Evil Stories: Part 2, Truth and Consquences

I don't know if we have the ability to decide which of the three stories about evil are true. But I do think we can ponder through some of the consequences of the stories, how each story positions us in relation to evil.

For me, below are the major consequences and implications of the two non-Christian stories about evil.

A major implication of the story that Evil is eternal and exists alongside the Good, is that evil can't be defeated. Given that evil is eternal in this story, there's nothing we can do by way of resistance or struggle that can reduce or remove evil. In this story, evil will always be with us. Perhaps we can fight, but it won't make any lasting, eternal difference.

The major implication for the third story is that evil is an illusion. We might not like a child dying of cancer, but there's nothing "wrong," "broken" or "evil" about that suffering and death. E = mc2, particle physics, and the Periodic Table can't be evil. The feelings we have about pain and suffering might cause us to feel or think that something "evil" intruded upon our lives, attacking and hurting us, but that's just faulty, superstitious thinking. In this story, the cosmos is an indifferent machine, governed by materialistic and deterministic laws. There are things that hurt us, yes, but pain, death and suffering are not "evil" in the sense that something is "wrong" or "broken" with the cosmos. According to the secular story of evil, beyond meaning "I don't like this," evil doesn't exist.
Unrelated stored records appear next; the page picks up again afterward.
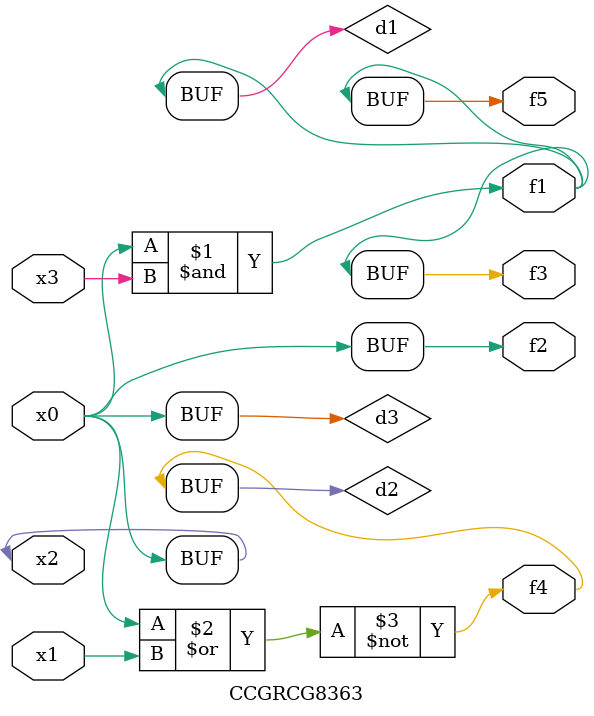
<source format=v>
module CCGRCG8363(
	input x0, x1, x2, x3,
	output f1, f2, f3, f4, f5
);

	wire d1, d2, d3;

	and (d1, x2, x3);
	nor (d2, x0, x1);
	buf (d3, x0, x2);
	assign f1 = d1;
	assign f2 = d3;
	assign f3 = d1;
	assign f4 = d2;
	assign f5 = d1;
endmodule

</source>
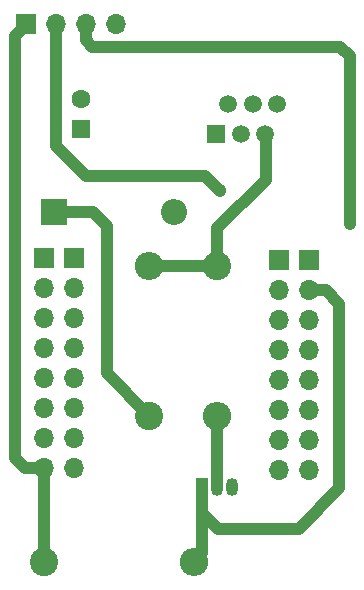
<source format=gbr>
%TF.GenerationSoftware,KiCad,Pcbnew,8.0.0-8.0.0-1~ubuntu22.04.1*%
%TF.CreationDate,2024-03-06T20:03:24+01:00*%
%TF.ProjectId,P1,50312e6b-6963-4616-945f-706362585858,rev?*%
%TF.SameCoordinates,Original*%
%TF.FileFunction,Copper,L1,Top*%
%TF.FilePolarity,Positive*%
%FSLAX46Y46*%
G04 Gerber Fmt 4.6, Leading zero omitted, Abs format (unit mm)*
G04 Created by KiCad (PCBNEW 8.0.0-8.0.0-1~ubuntu22.04.1) date 2024-03-06 20:03:24*
%MOMM*%
%LPD*%
G01*
G04 APERTURE LIST*
%TA.AperFunction,ComponentPad*%
%ADD10R,1.050000X1.500000*%
%TD*%
%TA.AperFunction,ComponentPad*%
%ADD11O,1.050000X1.500000*%
%TD*%
%TA.AperFunction,ComponentPad*%
%ADD12R,1.520000X1.520000*%
%TD*%
%TA.AperFunction,ComponentPad*%
%ADD13C,1.520000*%
%TD*%
%TA.AperFunction,ComponentPad*%
%ADD14O,1.700000X1.700000*%
%TD*%
%TA.AperFunction,ComponentPad*%
%ADD15R,1.700000X1.700000*%
%TD*%
%TA.AperFunction,ComponentPad*%
%ADD16R,2.200000X2.200000*%
%TD*%
%TA.AperFunction,ComponentPad*%
%ADD17O,2.200000X2.200000*%
%TD*%
%TA.AperFunction,ComponentPad*%
%ADD18C,2.400000*%
%TD*%
%TA.AperFunction,ComponentPad*%
%ADD19O,2.400000X2.400000*%
%TD*%
%TA.AperFunction,ComponentPad*%
%ADD20R,1.600000X1.600000*%
%TD*%
%TA.AperFunction,ComponentPad*%
%ADD21C,1.600000*%
%TD*%
%TA.AperFunction,ViaPad*%
%ADD22C,0.600000*%
%TD*%
%TA.AperFunction,Conductor*%
%ADD23C,1.000000*%
%TD*%
G04 APERTURE END LIST*
D10*
%TO.P,Q1,1,C*%
%TO.N,Net-(Q1-C)*%
X145200000Y-63210000D03*
D11*
%TO.P,Q1,2,B*%
%TO.N,Net-(Q1-B)*%
X146470000Y-63210000D03*
%TO.P,Q1,3,E*%
%TO.N,GND*%
X147740000Y-63210000D03*
%TD*%
D12*
%TO.P,J1,1*%
%TO.N,+5V*%
X146400000Y-33400000D03*
D13*
%TO.P,J1,2*%
X147420000Y-30860000D03*
%TO.P,J1,3*%
%TO.N,GND*%
X148440000Y-33400000D03*
%TO.P,J1,4*%
%TO.N,unconnected-(J1-Pad4)*%
X149460000Y-30860000D03*
%TO.P,J1,5*%
%TO.N,Net-(J1-Pad5)*%
X150480000Y-33400000D03*
%TO.P,J1,6*%
%TO.N,GND*%
X151500000Y-30860000D03*
%TD*%
D14*
%TO.P,J2,4,Pin_4*%
%TO.N,GND*%
X137910000Y-24070000D03*
%TO.P,J2,3,Pin_3*%
%TO.N,Net-(J2-Pin_3)*%
X135370000Y-24070000D03*
%TO.P,J2,2,Pin_2*%
%TO.N,Net-(J2-Pin_2)*%
X132830000Y-24070000D03*
D15*
%TO.P,J2,1,Pin_1*%
%TO.N,+3.3V*%
X130290000Y-24070000D03*
%TD*%
D16*
%TO.P,D1,1,K*%
%TO.N,Net-(D1-K)*%
X132650000Y-39940000D03*
D17*
%TO.P,D1,2,A*%
%TO.N,+5V*%
X142810000Y-39940000D03*
%TD*%
D18*
%TO.P,R1,1*%
%TO.N,Net-(D1-K)*%
X140730000Y-57199999D03*
D19*
%TO.P,R1,2*%
%TO.N,Net-(J1-Pad5)*%
X140730000Y-44499999D03*
%TD*%
D20*
%TO.P,C1,1*%
%TO.N,+5V*%
X134940000Y-32920000D03*
D21*
%TO.P,C1,2*%
%TO.N,GND*%
X134940000Y-30420000D03*
%TD*%
D18*
%TO.P,R3,1*%
%TO.N,Net-(J1-Pad5)*%
X146450001Y-44500000D03*
D19*
%TO.P,R3,2*%
%TO.N,Net-(Q1-B)*%
X146450001Y-57200000D03*
%TD*%
D18*
%TO.P,R2,1*%
%TO.N,+3.3V*%
X131790000Y-69580000D03*
D19*
%TO.P,R2,2*%
%TO.N,Net-(Q1-C)*%
X144490000Y-69580000D03*
%TD*%
D15*
%TO.P,U1,1,EN*%
%TO.N,unconnected-(U1-EN-Pad1)*%
X131815000Y-43890000D03*
D14*
%TO.P,U1,2,IO2*%
%TO.N,unconnected-(U1-IO2-Pad2)*%
X131815000Y-46430000D03*
%TO.P,U1,3,IO4*%
%TO.N,unconnected-(U1-IO4-Pad3)*%
X131815000Y-48970000D03*
%TO.P,U1,4,IO12*%
%TO.N,unconnected-(U1-IO12-Pad4)*%
X131815000Y-51510000D03*
%TO.P,U1,5,IO13*%
%TO.N,unconnected-(U1-IO13-Pad5)*%
X131815000Y-54050000D03*
%TO.P,U1,6,IO11*%
%TO.N,unconnected-(U1-IO11-Pad6)*%
X131815000Y-56590000D03*
%TO.P,U1,7,IO10*%
%TO.N,unconnected-(U1-IO10-Pad7)*%
X131815000Y-59130000D03*
%TO.P,U1,8,3.3V*%
%TO.N,+3.3V*%
X131815000Y-61670000D03*
D15*
%TO.P,U1,9,IO1*%
%TO.N,unconnected-(U1-IO1-Pad9)*%
X134355000Y-43890000D03*
D14*
%TO.P,U1,10,IO3*%
%TO.N,unconnected-(U1-IO3-Pad10)*%
X134355000Y-46430000D03*
%TO.P,U1,11,IO5*%
%TO.N,unconnected-(U1-IO5-Pad11)*%
X134355000Y-48970000D03*
%TO.P,U1,12,IO6*%
%TO.N,unconnected-(U1-IO6-Pad12)*%
X134355000Y-51510000D03*
%TO.P,U1,13,IO7*%
%TO.N,unconnected-(U1-IO7-Pad13)*%
X134355000Y-54050000D03*
%TO.P,U1,14,IO8*%
%TO.N,unconnected-(U1-IO8-Pad14)*%
X134355000Y-56590000D03*
%TO.P,U1,15,IO9*%
%TO.N,unconnected-(U1-IO9-Pad15)*%
X134355000Y-59130000D03*
%TO.P,U1,16,IO14*%
%TO.N,unconnected-(U1-IO14-Pad16)*%
X134355000Y-61670000D03*
D15*
%TO.P,U1,17,IO33*%
%TO.N,unconnected-(U1-IO33-Pad17)*%
X151715000Y-44070000D03*
D14*
%TO.P,U1,18,IO37*%
%TO.N,unconnected-(U1-IO37-Pad18)*%
X151715000Y-46610000D03*
%TO.P,U1,19,IO38*%
%TO.N,unconnected-(U1-IO38-Pad19)*%
X151715000Y-49150000D03*
%TO.P,U1,20,IO34*%
%TO.N,unconnected-(U1-IO34-Pad20)*%
X151715000Y-51690000D03*
%TO.P,U1,21,IO21*%
%TO.N,unconnected-(U1-IO21-Pad21)*%
X151715000Y-54230000D03*
%TO.P,U1,22,IO17*%
%TO.N,unconnected-(U1-IO17-Pad22)*%
X151715000Y-56770000D03*
%TO.P,U1,23,GND*%
%TO.N,GND*%
X151715000Y-59310000D03*
%TO.P,U1,24,IO15*%
%TO.N,unconnected-(U1-IO15-Pad24)*%
X151715000Y-61850000D03*
D15*
%TO.P,U1,25,IO43_/_TX*%
%TO.N,unconnected-(U1-IO43_{slash}_TX-Pad25)*%
X154255000Y-44070000D03*
D14*
%TO.P,U1,26,IO44_/_RX*%
%TO.N,Net-(Q1-C)*%
X154255000Y-46610000D03*
%TO.P,U1,27,IO36_/_SCL*%
%TO.N,Net-(J2-Pin_2)*%
X154255000Y-49150000D03*
%TO.P,U1,28,IO35_/_SDA*%
%TO.N,Net-(J2-Pin_3)*%
X154255000Y-51690000D03*
%TO.P,U1,29,IO18*%
%TO.N,unconnected-(U1-IO18-Pad29)*%
X154255000Y-54230000D03*
%TO.P,U1,30,IO16*%
%TO.N,unconnected-(U1-IO16-Pad30)*%
X154255000Y-56770000D03*
%TO.P,U1,31,GND*%
%TO.N,GND*%
X154255000Y-59310000D03*
%TO.P,U1,32,VBUS*%
%TO.N,Net-(D1-K)*%
X154255000Y-61850000D03*
%TD*%
D22*
%TO.N,Net-(J2-Pin_3)*%
X157690000Y-40940000D03*
%TO.N,Net-(J2-Pin_2)*%
X146700000Y-38090000D03*
%TD*%
D23*
%TO.N,+3.3V*%
X130290000Y-24070000D02*
X129310000Y-25050000D01*
X129310000Y-25050000D02*
X129310000Y-60810000D01*
X129310000Y-60810000D02*
X130170000Y-61670000D01*
X130170000Y-61670000D02*
X131815000Y-61670000D01*
%TO.N,Net-(Q1-C)*%
X146510000Y-66770000D02*
X145200000Y-65460000D01*
X153370000Y-66770000D02*
X146510000Y-66770000D01*
X156770000Y-63370000D02*
X153370000Y-66770000D01*
X155650000Y-46610000D02*
X156770000Y-47730000D01*
X156770000Y-47730000D02*
X156770000Y-63370000D01*
X154255000Y-46610000D02*
X155650000Y-46610000D01*
X145200000Y-63210000D02*
X145200000Y-65460000D01*
X145200000Y-65460000D02*
X145200000Y-68870000D01*
X145200000Y-68870000D02*
X144490000Y-69580000D01*
%TO.N,Net-(J2-Pin_3)*%
X157690000Y-40940000D02*
X157690000Y-26790000D01*
X156890000Y-25990000D02*
X135880000Y-25990000D01*
X135370000Y-25380000D02*
X135370000Y-24070000D01*
X157690000Y-26790000D02*
X156890000Y-25990000D01*
X135880000Y-25990000D02*
X135320000Y-25430000D01*
X135320000Y-25430000D02*
X135370000Y-25380000D01*
%TO.N,Net-(D1-K)*%
X137110000Y-41120000D02*
X137110000Y-53579999D01*
X135930000Y-39940000D02*
X137110000Y-41120000D01*
X132650000Y-39940000D02*
X135930000Y-39940000D01*
X137110000Y-53579999D02*
X140730000Y-57199999D01*
%TO.N,Net-(J1-Pad5)*%
X150560000Y-33480000D02*
X150560000Y-37230000D01*
X146450001Y-44500000D02*
X140730000Y-44500000D01*
X150560000Y-37230000D02*
X146450001Y-41339999D01*
X150480000Y-33400000D02*
X150560000Y-33480000D01*
X146450001Y-41339999D02*
X146450001Y-44500000D01*
%TO.N,Net-(Q1-B)*%
X146470000Y-63210000D02*
X146470000Y-57219999D01*
X146470000Y-57219999D02*
X146450001Y-57200000D01*
%TO.N,+3.3V*%
X131790000Y-61695000D02*
X131815000Y-61670000D01*
X131790000Y-69580000D02*
X131790000Y-61695000D01*
%TO.N,Net-(J2-Pin_2)*%
X146620000Y-38090000D02*
X146700000Y-38090000D01*
X145440000Y-36910000D02*
X146620000Y-38090000D01*
X135360000Y-36910000D02*
X145440000Y-36910000D01*
X132830000Y-34380000D02*
X135360000Y-36910000D01*
X146700000Y-38090000D02*
X146700000Y-38170000D01*
X146700000Y-38170000D02*
X146660000Y-38130000D01*
X132830000Y-24070000D02*
X132830000Y-34380000D01*
%TD*%
M02*

</source>
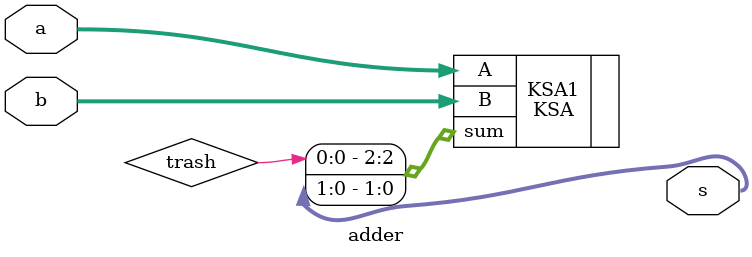
<source format=sv>

module adder #(parameter width = 2)(
    input logic [width-1:0] a,b,
    output logic [width-1:0] s
    );
    

    //assign s = a + b;
    logic trash;
    KSA #(.width(width)) KSA1(.A(a), .B(b), .sum({trash, s}));
endmodule

</source>
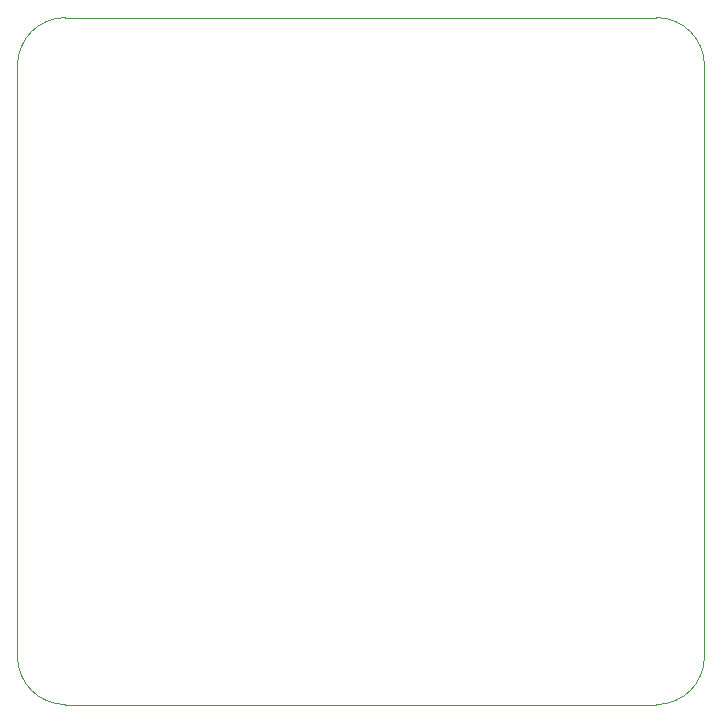
<source format=gbr>
%TF.GenerationSoftware,KiCad,Pcbnew,(5.1.10)-1*%
%TF.CreationDate,2021-08-09T12:49:03+02:00*%
%TF.ProjectId,hub,6875622e-6b69-4636-9164-5f7063625858,rev?*%
%TF.SameCoordinates,Original*%
%TF.FileFunction,Profile,NP*%
%FSLAX46Y46*%
G04 Gerber Fmt 4.6, Leading zero omitted, Abs format (unit mm)*
G04 Created by KiCad (PCBNEW (5.1.10)-1) date 2021-08-09 12:49:03*
%MOMM*%
%LPD*%
G01*
G04 APERTURE LIST*
%TA.AperFunction,Profile*%
%ADD10C,0.050000*%
%TD*%
G04 APERTURE END LIST*
D10*
X189357000Y-50673000D02*
X189357000Y-50673000D01*
X139319000Y-108839000D02*
X189357000Y-108839000D01*
X139319000Y-108839000D02*
G75*
G02*
X135255000Y-104775000I0J4064000D01*
G01*
X135255000Y-54737000D02*
X135255000Y-104775000D01*
X193421000Y-104775000D02*
G75*
G02*
X189357000Y-108839000I-4064000J0D01*
G01*
X193421000Y-54737000D02*
X193421000Y-104775000D01*
X135255000Y-54737000D02*
G75*
G02*
X139319000Y-50673000I4064000J0D01*
G01*
X189357000Y-50673000D02*
G75*
G02*
X193421000Y-54737000I0J-4064000D01*
G01*
X139319000Y-50673000D02*
X189357000Y-50673000D01*
M02*

</source>
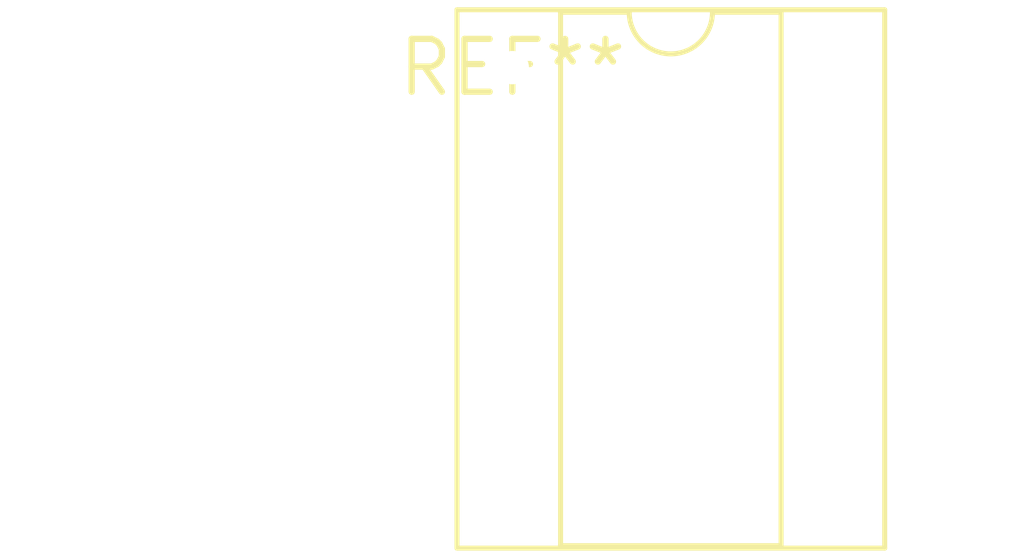
<source format=kicad_pcb>
(kicad_pcb (version 20240108) (generator pcbnew)

  (general
    (thickness 1.6)
  )

  (paper "A4")
  (layers
    (0 "F.Cu" signal)
    (31 "B.Cu" signal)
    (32 "B.Adhes" user "B.Adhesive")
    (33 "F.Adhes" user "F.Adhesive")
    (34 "B.Paste" user)
    (35 "F.Paste" user)
    (36 "B.SilkS" user "B.Silkscreen")
    (37 "F.SilkS" user "F.Silkscreen")
    (38 "B.Mask" user)
    (39 "F.Mask" user)
    (40 "Dwgs.User" user "User.Drawings")
    (41 "Cmts.User" user "User.Comments")
    (42 "Eco1.User" user "User.Eco1")
    (43 "Eco2.User" user "User.Eco2")
    (44 "Edge.Cuts" user)
    (45 "Margin" user)
    (46 "B.CrtYd" user "B.Courtyard")
    (47 "F.CrtYd" user "F.Courtyard")
    (48 "B.Fab" user)
    (49 "F.Fab" user)
    (50 "User.1" user)
    (51 "User.2" user)
    (52 "User.3" user)
    (53 "User.4" user)
    (54 "User.5" user)
    (55 "User.6" user)
    (56 "User.7" user)
    (57 "User.8" user)
    (58 "User.9" user)
  )

  (setup
    (pad_to_mask_clearance 0)
    (pcbplotparams
      (layerselection 0x00010fc_ffffffff)
      (plot_on_all_layers_selection 0x0000000_00000000)
      (disableapertmacros false)
      (usegerberextensions false)
      (usegerberattributes false)
      (usegerberadvancedattributes false)
      (creategerberjobfile false)
      (dashed_line_dash_ratio 12.000000)
      (dashed_line_gap_ratio 3.000000)
      (svgprecision 4)
      (plotframeref false)
      (viasonmask false)
      (mode 1)
      (useauxorigin false)
      (hpglpennumber 1)
      (hpglpenspeed 20)
      (hpglpendiameter 15.000000)
      (dxfpolygonmode false)
      (dxfimperialunits false)
      (dxfusepcbnewfont false)
      (psnegative false)
      (psa4output false)
      (plotreference false)
      (plotvalue false)
      (plotinvisibletext false)
      (sketchpadsonfab false)
      (subtractmaskfromsilk false)
      (outputformat 1)
      (mirror false)
      (drillshape 1)
      (scaleselection 1)
      (outputdirectory "")
    )
  )

  (net 0 "")

  (footprint "DIP-10_W7.62mm_Socket" (layer "F.Cu") (at 0 0))

)

</source>
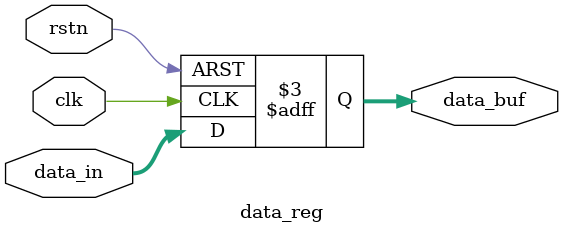
<source format=v>
module data_reg (
  input clk,
  input rstn,

  input [31:0] data_in,
  output reg [31:0] data_buf
);

always @ (posedge clk or negedge rstn) begin
  if (!rstn) data_buf <= 32'b0;
  else data_buf <= data_in;
end

endmodule

</source>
As best as I can tell, these are the major implications of these two stories: Evil cannot be defeated or evil is an illusion.

And for my part, I find those two implications intolerable. I think evil is real, that it means more than "I don't like this," and I believe that resisting evil makes an eternal difference, that evil can, one day, be defeated.

And that's precisely what the Christian story of evil implies, that evil is real and can be defeated. This is the major reason I prefer the Christian story of evil over the other stories.